Segment Open

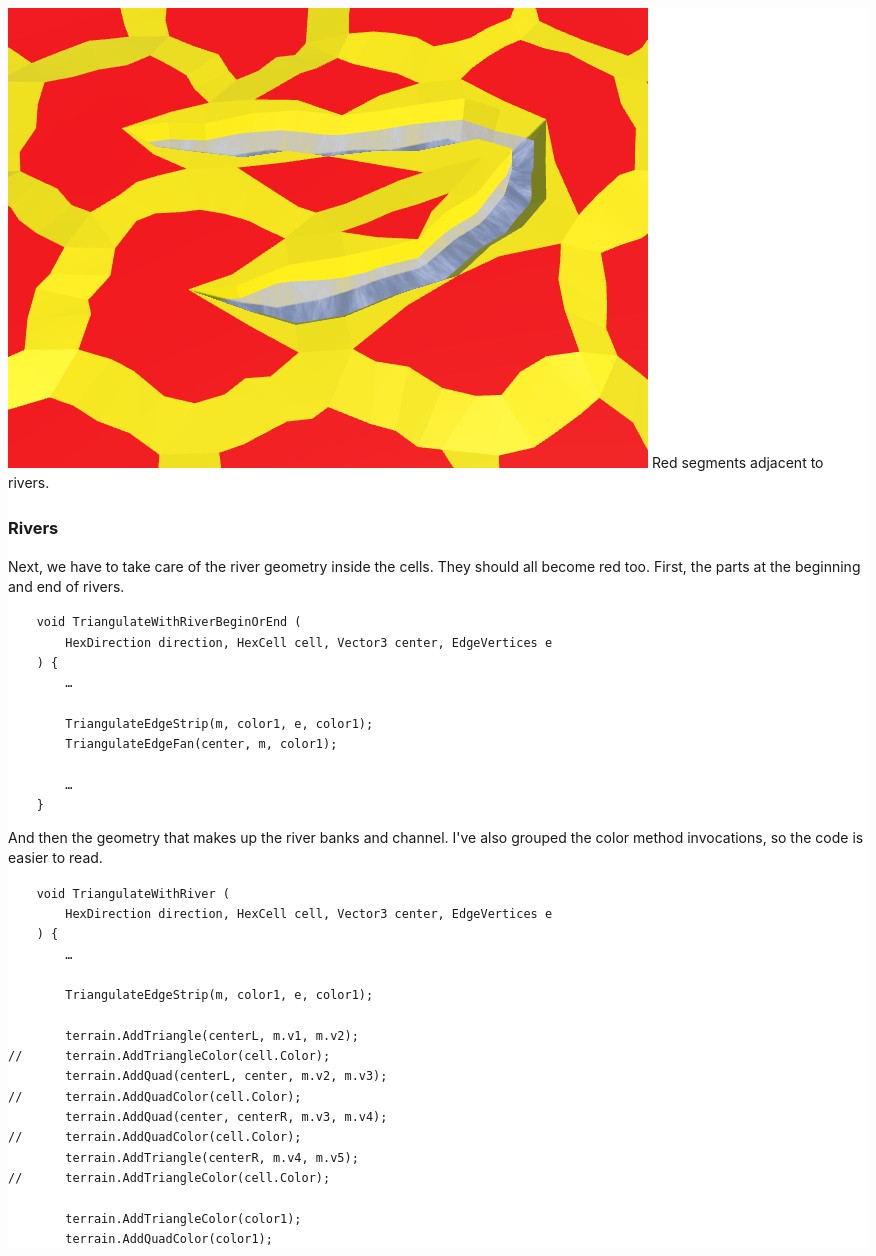 ![img](TerrainTextures.assets/red-adjacent-to-river.png) 							Red segments adjacent to rivers. 						

### Rivers

Next, we have to take care of the river geometry inside the  cells. They should all become red too. First, the parts at the beginning  and end of rivers.

```
	void TriangulateWithRiverBeginOrEnd (
		HexDirection direction, HexCell cell, Vector3 center, EdgeVertices e
	) {
		…

		TriangulateEdgeStrip(m, color1, e, color1);
		TriangulateEdgeFan(center, m, color1);

		…
	}
```

And then the geometry that makes up the river banks and  channel. I've also grouped the color method invocations, so the code is  easier to read.

```
	void TriangulateWithRiver (
		HexDirection direction, HexCell cell, Vector3 center, EdgeVertices e
	) {
		…

		TriangulateEdgeStrip(m, color1, e, color1);

		terrain.AddTriangle(centerL, m.v1, m.v2);
//		terrain.AddTriangleColor(cell.Color);
		terrain.AddQuad(centerL, center, m.v2, m.v3);
//		terrain.AddQuadColor(cell.Color);
		terrain.AddQuad(center, centerR, m.v3, m.v4);
//		terrain.AddQuadColor(cell.Color);
		terrain.AddTriangle(centerR, m.v4, m.v5);
//		terrain.AddTriangleColor(cell.Color);
		
		terrain.AddTriangleColor(color1);
		terrain.AddQuadColor(color1);
```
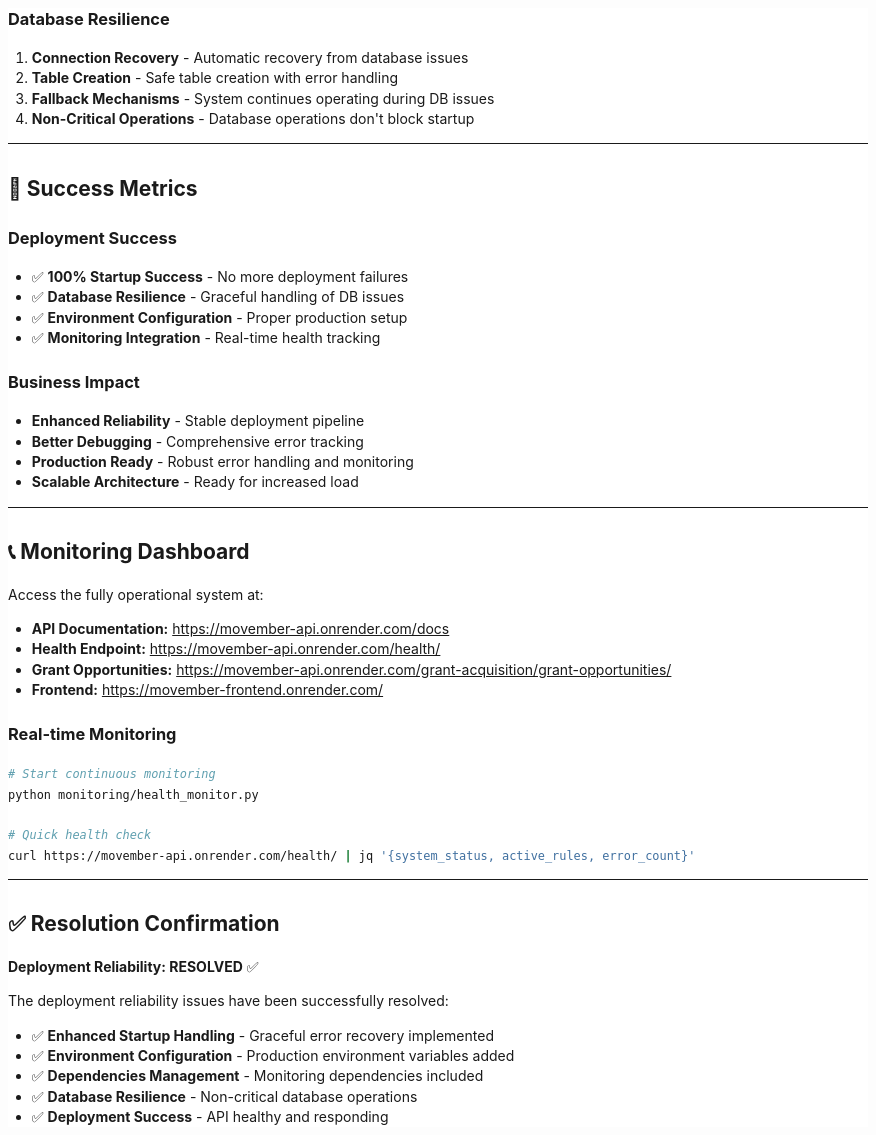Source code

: ### **Database Resilience**
1. **Connection Recovery** - Automatic recovery from database issues
2. **Table Creation** - Safe table creation with error handling
3. **Fallback Mechanisms** - System continues operating during DB issues
4. **Non-Critical Operations** - Database operations don't block startup

---

## 🎉 **Success Metrics**

### **Deployment Success**
- ✅ **100% Startup Success** - No more deployment failures
- ✅ **Database Resilience** - Graceful handling of DB issues
- ✅ **Environment Configuration** - Proper production setup
- ✅ **Monitoring Integration** - Real-time health tracking

### **Business Impact**
- **Enhanced Reliability** - Stable deployment pipeline
- **Better Debugging** - Comprehensive error tracking
- **Production Ready** - Robust error handling and monitoring
- **Scalable Architecture** - Ready for increased load

---

## 📞 **Monitoring Dashboard**

Access the fully operational system at:
- **API Documentation:** https://movember-api.onrender.com/docs
- **Health Endpoint:** https://movember-api.onrender.com/health/
- **Grant Opportunities:** https://movember-api.onrender.com/grant-acquisition/grant-opportunities/
- **Frontend:** https://movember-frontend.onrender.com/

### **Real-time Monitoring**
```bash
# Start continuous monitoring
python monitoring/health_monitor.py

# Quick health check
curl https://movember-api.onrender.com/health/ | jq '{system_status, active_rules, error_count}'
```

---

## ✅ **Resolution Confirmation**

**Deployment Reliability: RESOLVED** ✅

The deployment reliability issues have been successfully resolved:

- ✅ **Enhanced Startup Handling** - Graceful error recovery implemented
- ✅ **Environment Configuration** - Production environment variables added
- ✅ **Dependencies Management** - Monitoring dependencies included
- ✅ **Database Resilience** - Non-critical database operations
- ✅ **Deployment Success** - API healthy and responding
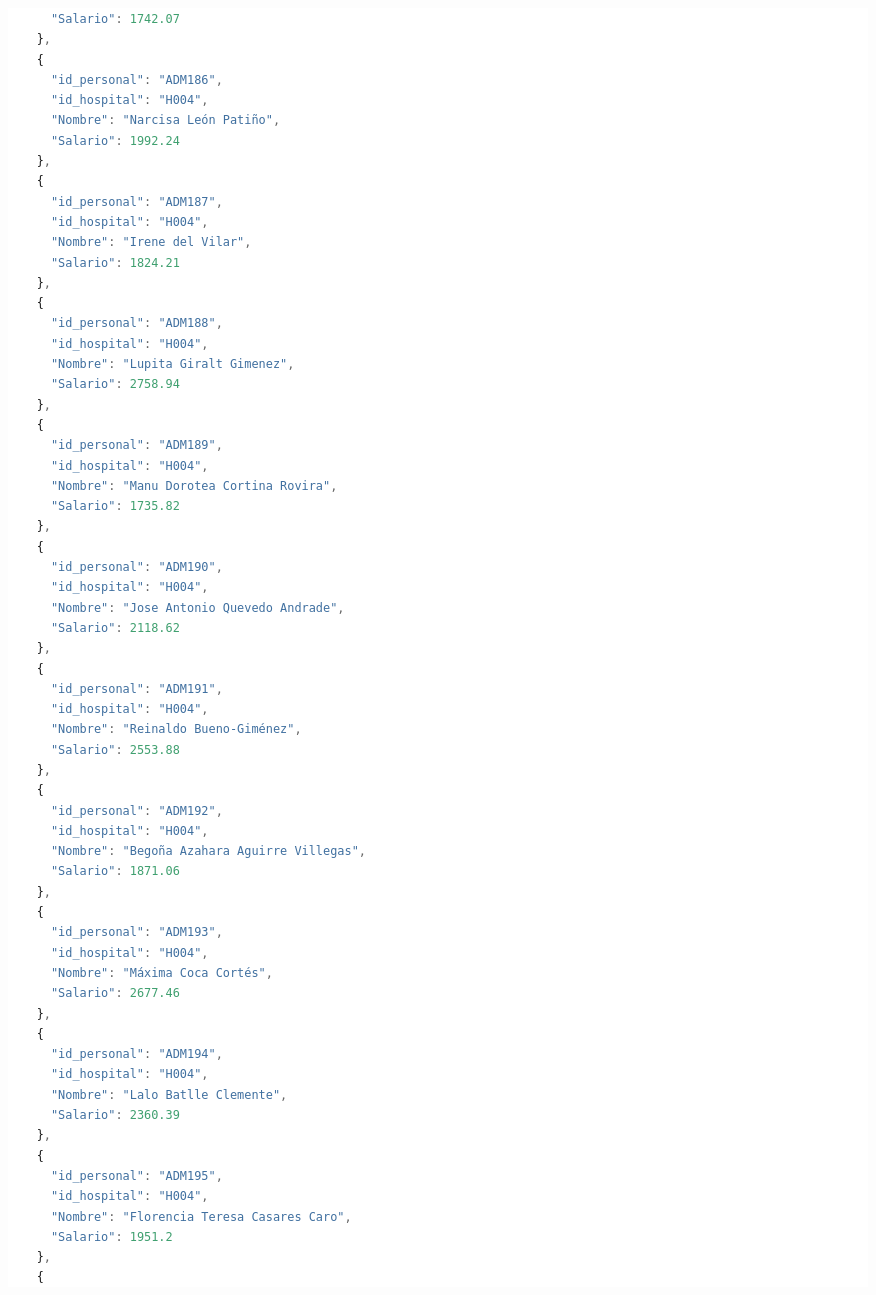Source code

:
 ``` js
      "Salario": 1742.07
    },
    {
      "id_personal": "ADM186",
      "id_hospital": "H004",
      "Nombre": "Narcisa León Patiño",
      "Salario": 1992.24
    },
    {
      "id_personal": "ADM187",
      "id_hospital": "H004",
      "Nombre": "Irene del Vilar",
      "Salario": 1824.21
    },
    {
      "id_personal": "ADM188",
      "id_hospital": "H004",
      "Nombre": "Lupita Giralt Gimenez",
      "Salario": 2758.94
    },
    {
      "id_personal": "ADM189",
      "id_hospital": "H004",
      "Nombre": "Manu Dorotea Cortina Rovira",
      "Salario": 1735.82
    },
    {
      "id_personal": "ADM190",
      "id_hospital": "H004",
      "Nombre": "Jose Antonio Quevedo Andrade",
      "Salario": 2118.62
    },
    {
      "id_personal": "ADM191",
      "id_hospital": "H004",
      "Nombre": "Reinaldo Bueno-Giménez",
      "Salario": 2553.88
    },
    {
      "id_personal": "ADM192",
      "id_hospital": "H004",
      "Nombre": "Begoña Azahara Aguirre Villegas",
      "Salario": 1871.06
    },
    {
      "id_personal": "ADM193",
      "id_hospital": "H004",
      "Nombre": "Máxima Coca Cortés",
      "Salario": 2677.46
    },
    {
      "id_personal": "ADM194",
      "id_hospital": "H004",
      "Nombre": "Lalo Batlle Clemente",
      "Salario": 2360.39
    },
    {
      "id_personal": "ADM195",
      "id_hospital": "H004",
      "Nombre": "Florencia Teresa Casares Caro",
      "Salario": 1951.2
    },
    {
```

Segment Closed

Read through the entries and copy each line in which "centerL" appears.

		terrain.AddTriangle(centerL, m.v1, m.v2);
		terrain.AddQuad(centerL, center, m.v2, m.v3);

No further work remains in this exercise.